The proportion of pregnancy loss to all conceptions was 13.97%. Table-3 shows that the pregnancy loss due to natural causes was 47.5% and the proportion of Medical termination of Pregnancy as a cause of pregnancy loss was 52.55, may be due to increased awareness and accessibility of MTP services in the area.

Figure 5
Table 3: Distribution of Pregnancy loss

Fertility Indicators

All the fertility indicators were calculated as per definitions given in the Reproductive indicators for the global monitoring, WHO 200012. Age Specific Fertility Rate (ASFR) is highly sensitive index of fertility control behaviour in any community. In present study there were no births in 40 and higher age groups as shown in the figure-3.

- WHAT TO WORK ON -
Using the excerpt on pregnancy loss and fertility, explain what the text says may account for the share of pregnancy loss due to Medical termination of Pregnancy. Answer in one to three sentences.

- INFORMATION SUPPLIED -
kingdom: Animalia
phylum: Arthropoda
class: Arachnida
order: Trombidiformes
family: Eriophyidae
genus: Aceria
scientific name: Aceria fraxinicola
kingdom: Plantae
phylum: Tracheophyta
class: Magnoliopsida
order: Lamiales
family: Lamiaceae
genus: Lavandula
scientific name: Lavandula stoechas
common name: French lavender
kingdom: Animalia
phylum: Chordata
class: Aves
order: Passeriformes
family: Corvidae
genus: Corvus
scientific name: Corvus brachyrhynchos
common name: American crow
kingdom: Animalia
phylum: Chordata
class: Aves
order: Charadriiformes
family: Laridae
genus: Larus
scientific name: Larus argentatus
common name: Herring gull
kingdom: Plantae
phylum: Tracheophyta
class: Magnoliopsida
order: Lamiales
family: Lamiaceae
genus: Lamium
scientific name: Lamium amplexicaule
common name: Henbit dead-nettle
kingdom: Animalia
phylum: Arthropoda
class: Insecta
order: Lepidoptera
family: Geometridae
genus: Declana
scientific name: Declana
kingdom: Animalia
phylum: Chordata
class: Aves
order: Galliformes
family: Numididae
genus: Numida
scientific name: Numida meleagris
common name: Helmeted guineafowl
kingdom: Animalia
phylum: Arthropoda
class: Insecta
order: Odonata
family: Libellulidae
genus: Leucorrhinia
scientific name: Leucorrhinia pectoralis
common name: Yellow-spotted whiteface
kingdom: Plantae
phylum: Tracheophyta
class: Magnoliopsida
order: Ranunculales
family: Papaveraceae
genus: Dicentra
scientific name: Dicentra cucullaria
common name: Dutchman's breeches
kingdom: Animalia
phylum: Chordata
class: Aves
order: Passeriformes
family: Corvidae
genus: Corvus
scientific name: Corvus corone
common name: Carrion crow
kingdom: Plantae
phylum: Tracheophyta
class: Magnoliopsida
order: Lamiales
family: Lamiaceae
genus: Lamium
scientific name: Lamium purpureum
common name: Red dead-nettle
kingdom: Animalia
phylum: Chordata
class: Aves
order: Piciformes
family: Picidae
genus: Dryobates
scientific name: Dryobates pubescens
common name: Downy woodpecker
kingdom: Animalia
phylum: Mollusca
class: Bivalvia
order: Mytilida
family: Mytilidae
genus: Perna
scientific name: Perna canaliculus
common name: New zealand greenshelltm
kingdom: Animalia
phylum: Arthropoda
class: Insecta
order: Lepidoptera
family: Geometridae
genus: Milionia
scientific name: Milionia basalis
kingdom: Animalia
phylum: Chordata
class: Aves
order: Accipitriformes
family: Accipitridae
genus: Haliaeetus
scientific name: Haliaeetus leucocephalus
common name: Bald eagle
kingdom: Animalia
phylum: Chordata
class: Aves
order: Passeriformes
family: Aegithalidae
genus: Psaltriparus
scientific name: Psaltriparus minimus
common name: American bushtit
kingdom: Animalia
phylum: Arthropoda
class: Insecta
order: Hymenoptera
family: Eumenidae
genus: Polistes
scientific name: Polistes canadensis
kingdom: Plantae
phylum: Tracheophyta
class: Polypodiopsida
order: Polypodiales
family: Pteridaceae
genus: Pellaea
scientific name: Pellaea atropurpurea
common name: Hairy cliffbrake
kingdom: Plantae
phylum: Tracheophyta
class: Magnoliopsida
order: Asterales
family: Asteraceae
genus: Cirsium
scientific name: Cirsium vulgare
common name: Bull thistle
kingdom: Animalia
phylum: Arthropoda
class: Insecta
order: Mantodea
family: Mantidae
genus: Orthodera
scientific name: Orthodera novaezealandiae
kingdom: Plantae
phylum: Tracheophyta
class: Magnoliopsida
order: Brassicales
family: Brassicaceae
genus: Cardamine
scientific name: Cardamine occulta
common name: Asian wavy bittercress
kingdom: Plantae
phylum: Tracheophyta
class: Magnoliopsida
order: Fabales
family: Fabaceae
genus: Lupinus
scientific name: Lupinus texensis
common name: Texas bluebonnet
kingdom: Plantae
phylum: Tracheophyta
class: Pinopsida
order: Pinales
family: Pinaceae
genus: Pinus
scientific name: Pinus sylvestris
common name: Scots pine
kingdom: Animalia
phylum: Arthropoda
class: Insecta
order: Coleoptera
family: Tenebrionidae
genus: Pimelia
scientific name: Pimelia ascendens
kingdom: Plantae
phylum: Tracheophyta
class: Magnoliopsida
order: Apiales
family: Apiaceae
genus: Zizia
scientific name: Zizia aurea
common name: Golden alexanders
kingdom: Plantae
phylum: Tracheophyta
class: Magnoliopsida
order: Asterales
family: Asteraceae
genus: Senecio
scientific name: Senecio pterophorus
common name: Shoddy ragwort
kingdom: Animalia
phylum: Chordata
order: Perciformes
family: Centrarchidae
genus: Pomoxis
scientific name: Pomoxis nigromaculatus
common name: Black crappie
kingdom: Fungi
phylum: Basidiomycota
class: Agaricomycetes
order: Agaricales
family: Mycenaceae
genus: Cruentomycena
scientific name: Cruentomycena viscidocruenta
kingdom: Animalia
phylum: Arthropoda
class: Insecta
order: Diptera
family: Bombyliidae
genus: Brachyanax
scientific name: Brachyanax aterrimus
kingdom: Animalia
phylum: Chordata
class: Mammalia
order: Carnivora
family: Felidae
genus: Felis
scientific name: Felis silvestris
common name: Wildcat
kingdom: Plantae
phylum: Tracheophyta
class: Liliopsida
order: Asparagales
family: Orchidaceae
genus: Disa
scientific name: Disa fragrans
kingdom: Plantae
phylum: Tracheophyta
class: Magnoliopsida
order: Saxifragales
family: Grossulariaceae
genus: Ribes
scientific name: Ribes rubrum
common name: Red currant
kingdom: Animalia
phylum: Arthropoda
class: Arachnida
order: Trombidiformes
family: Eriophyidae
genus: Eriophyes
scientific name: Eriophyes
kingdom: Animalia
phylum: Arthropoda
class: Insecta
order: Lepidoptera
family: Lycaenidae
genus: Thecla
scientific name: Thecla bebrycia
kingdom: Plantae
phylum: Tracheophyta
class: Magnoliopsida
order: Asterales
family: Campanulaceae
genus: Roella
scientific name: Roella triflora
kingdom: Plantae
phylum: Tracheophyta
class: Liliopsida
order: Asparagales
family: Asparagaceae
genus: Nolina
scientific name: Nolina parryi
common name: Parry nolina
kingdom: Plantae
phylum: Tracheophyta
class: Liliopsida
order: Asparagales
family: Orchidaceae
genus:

- SOLUTION TO THE EXERCISE -
The text suggests that this share may be due to increased awareness of MTP services in the area. It also points to greater access to those services.